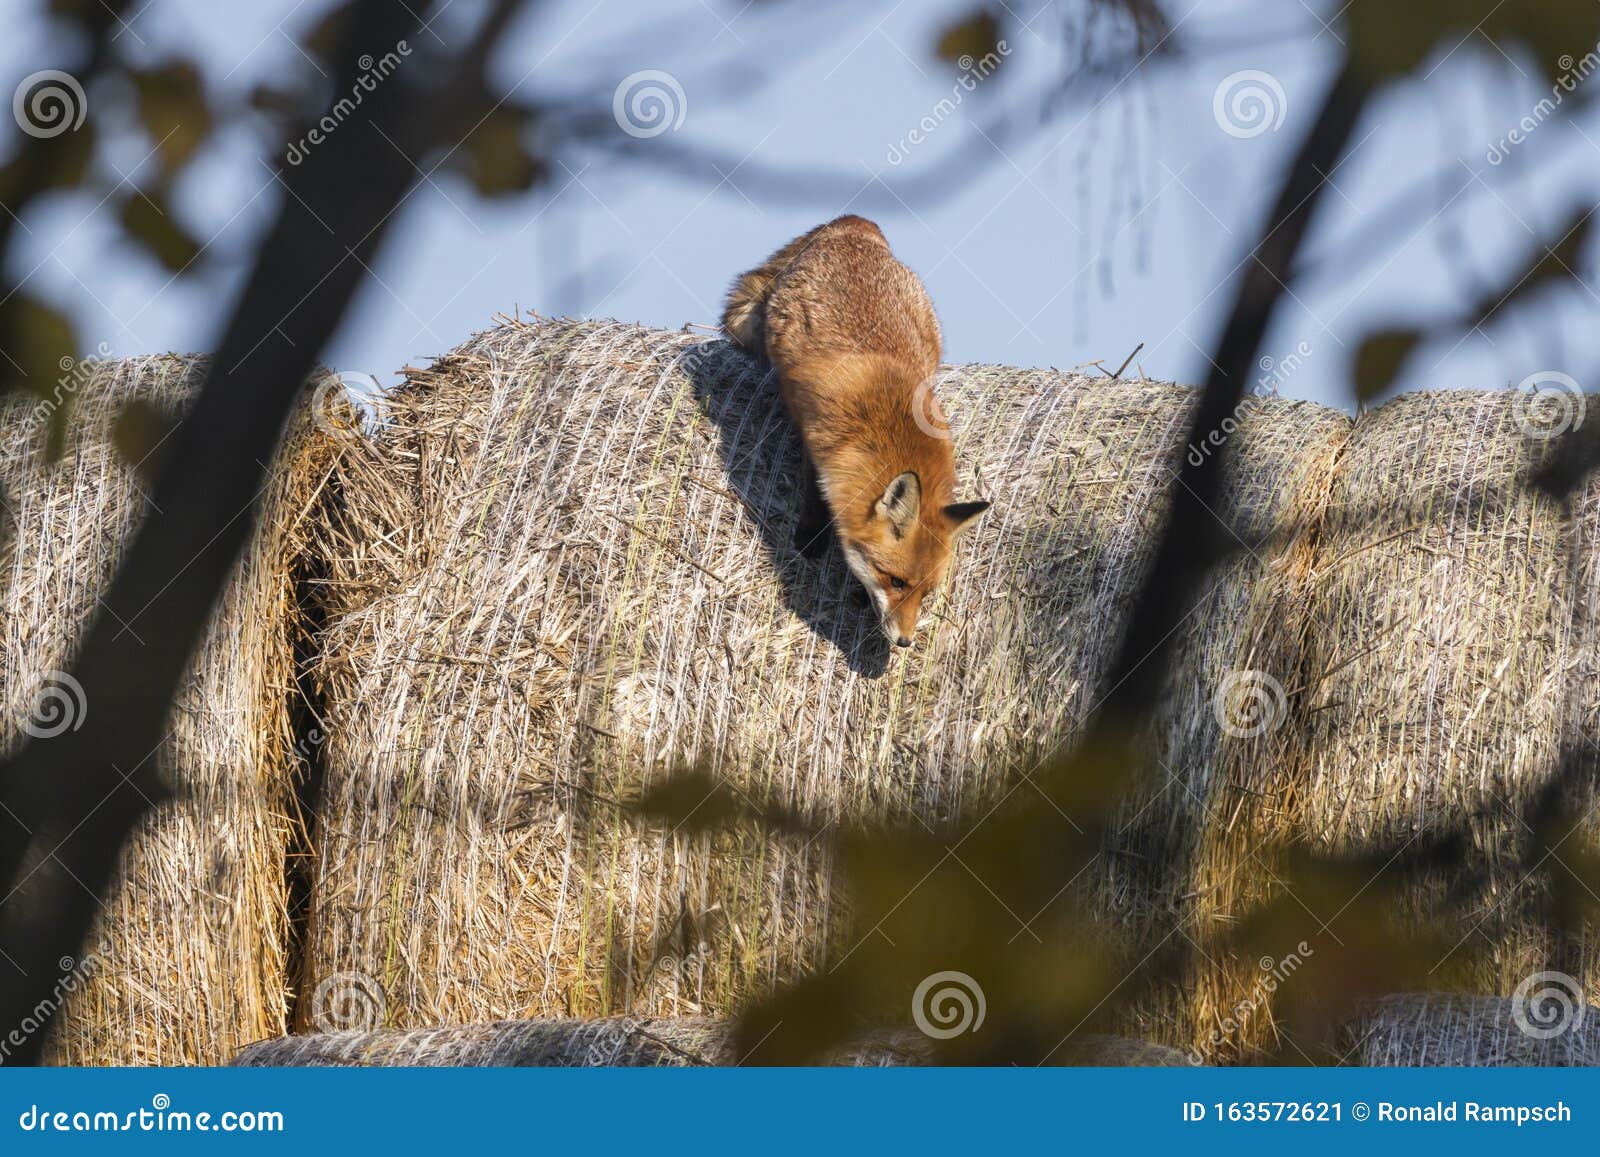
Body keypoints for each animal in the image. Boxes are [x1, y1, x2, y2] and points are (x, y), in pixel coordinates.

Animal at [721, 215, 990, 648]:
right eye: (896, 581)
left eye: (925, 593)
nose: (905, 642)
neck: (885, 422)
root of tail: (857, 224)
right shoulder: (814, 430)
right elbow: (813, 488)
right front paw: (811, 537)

++++++

= WHAT YOU HAVE TO DO =
Pictures aside, reproduce all of the material above without alteration.

= WRITTEN SOLUTION =
Body keypoints for each animal in the image. Boxes are [x1, y1, x2, y2] and points are (x, y), in pixel coordinates.

Animal at [721, 215, 990, 648]:
right eye: (896, 581)
left eye: (925, 593)
nose: (905, 642)
neck: (885, 422)
root of tail: (857, 224)
right shoulder: (814, 430)
right elbow: (813, 488)
right front paw: (811, 537)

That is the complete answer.